Google, Apple remove Navalny app from stores as Russian elections begin

A view of an election billboard of the ruling United Russia political party in Moscow, Russia, 25 August 2021. Elections to the Russian State Duma (Russia's lower house of parliament) will be held from 17 to 19 September 2021. [EPA-EFE/MAXIM SHIPENKOV]

Alphabet’s Google and Apple have removed jailed Kremlin critic Alexei Navalny’s tactical voting app from their stores, his team said on Friday, after Russia accused the US tech firms of meddling in its internal affairs.

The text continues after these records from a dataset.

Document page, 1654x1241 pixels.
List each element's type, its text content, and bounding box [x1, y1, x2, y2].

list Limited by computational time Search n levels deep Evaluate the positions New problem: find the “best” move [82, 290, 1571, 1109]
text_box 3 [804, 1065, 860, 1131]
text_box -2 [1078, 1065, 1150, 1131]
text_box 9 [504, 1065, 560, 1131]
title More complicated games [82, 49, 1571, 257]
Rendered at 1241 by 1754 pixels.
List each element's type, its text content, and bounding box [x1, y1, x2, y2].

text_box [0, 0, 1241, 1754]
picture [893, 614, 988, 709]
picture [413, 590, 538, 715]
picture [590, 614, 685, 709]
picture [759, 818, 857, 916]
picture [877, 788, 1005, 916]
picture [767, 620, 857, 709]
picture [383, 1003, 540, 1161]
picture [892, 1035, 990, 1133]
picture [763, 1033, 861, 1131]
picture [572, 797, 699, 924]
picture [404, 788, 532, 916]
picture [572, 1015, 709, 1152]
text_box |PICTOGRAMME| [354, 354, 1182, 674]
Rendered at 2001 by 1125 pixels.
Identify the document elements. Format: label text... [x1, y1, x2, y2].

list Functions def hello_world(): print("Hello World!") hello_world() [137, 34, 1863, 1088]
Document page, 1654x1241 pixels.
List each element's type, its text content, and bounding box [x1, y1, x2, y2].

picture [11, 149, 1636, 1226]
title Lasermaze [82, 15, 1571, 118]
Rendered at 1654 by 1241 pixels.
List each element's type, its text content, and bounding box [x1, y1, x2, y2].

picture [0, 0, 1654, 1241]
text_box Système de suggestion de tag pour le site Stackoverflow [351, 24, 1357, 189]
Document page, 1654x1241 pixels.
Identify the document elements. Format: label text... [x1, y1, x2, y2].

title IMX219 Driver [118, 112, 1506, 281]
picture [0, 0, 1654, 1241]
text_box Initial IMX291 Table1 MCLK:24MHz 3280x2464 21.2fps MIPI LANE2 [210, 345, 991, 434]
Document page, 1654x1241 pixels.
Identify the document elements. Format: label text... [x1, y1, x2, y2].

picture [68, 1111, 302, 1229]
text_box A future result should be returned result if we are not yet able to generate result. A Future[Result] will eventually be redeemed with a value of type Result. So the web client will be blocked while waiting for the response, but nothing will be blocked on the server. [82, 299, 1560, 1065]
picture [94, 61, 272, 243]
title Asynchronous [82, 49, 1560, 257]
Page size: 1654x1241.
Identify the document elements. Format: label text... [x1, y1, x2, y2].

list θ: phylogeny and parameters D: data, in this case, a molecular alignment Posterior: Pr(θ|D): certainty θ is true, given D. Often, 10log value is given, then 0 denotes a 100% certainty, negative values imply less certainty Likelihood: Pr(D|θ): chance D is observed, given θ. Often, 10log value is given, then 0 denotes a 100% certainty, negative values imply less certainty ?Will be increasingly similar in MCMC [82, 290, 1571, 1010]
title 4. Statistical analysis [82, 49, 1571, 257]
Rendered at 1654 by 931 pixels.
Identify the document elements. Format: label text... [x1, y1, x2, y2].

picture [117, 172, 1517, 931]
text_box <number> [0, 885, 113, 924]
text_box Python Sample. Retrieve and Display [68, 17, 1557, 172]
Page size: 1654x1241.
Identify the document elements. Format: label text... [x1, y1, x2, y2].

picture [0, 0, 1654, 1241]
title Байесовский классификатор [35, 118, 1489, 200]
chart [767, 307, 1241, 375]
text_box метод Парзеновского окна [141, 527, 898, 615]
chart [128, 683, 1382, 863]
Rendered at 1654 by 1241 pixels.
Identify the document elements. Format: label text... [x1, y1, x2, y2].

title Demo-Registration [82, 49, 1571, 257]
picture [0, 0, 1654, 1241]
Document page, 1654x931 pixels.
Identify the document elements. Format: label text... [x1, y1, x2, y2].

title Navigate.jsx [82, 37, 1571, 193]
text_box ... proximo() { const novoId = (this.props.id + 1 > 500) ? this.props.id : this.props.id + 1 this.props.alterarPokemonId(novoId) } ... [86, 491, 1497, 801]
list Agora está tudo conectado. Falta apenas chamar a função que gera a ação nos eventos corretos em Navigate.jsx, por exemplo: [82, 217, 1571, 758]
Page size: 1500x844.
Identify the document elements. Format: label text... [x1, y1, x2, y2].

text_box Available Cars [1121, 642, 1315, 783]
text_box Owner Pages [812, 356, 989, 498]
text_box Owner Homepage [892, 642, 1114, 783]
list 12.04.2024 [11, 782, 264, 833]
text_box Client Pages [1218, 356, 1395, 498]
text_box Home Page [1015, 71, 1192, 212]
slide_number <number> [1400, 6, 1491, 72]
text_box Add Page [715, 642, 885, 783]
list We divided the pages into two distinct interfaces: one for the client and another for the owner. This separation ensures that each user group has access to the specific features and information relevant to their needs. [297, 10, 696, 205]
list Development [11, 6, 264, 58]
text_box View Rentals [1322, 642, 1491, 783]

Russia goes to the polls on Friday (17 September) to elect a new parliament in a three-day vote that the ruling United Russia party is expected to win despite a ratings slump after the biggest crackdown on the Kremlin’s critics in years.

Allies of Navalny, President Vladimir Putin’s fiercest domestic opponent, planned to use the mobile app to organise a tactical voting campaign to deal a blow to United Russia.

Russia demanded this month that Apple and Google remove the app from their stores, saying a refusal to do so would be treated as meddling in its parliamentary election.

Apple and Google did not immediately respond to requests for comment.

On Thursday, Russia said official approaches had been made to the two companies’ chief executives.

Kira Yarmish, press secretary to Navalny, said on Friday the removal amounted to political censorship.

Vadim Subbotin, deputy head of state communications regulator Roskomnadzor, signalled sizeable fines were possible for Western companies which also include Twitter and Facebook.

While Russia has already levied several small fines on foreign tech companies, imposing penalties based on their turnover suggests potentially much bigger sums.

Roskomnadzor now has “substantial” tools capable of enforcing the requirements of Russian law, he said, without giving further details.

Roskomnadzor has successfully slowed the speed of Twitter since March, impeded some VPN providers from operating, and last week blocked major domain name system (DNS) services for several hours.

“Now, Russia is way ahead of China in terms of blocking capabilities,” IT expert Mikhail Klimarev told Reuters.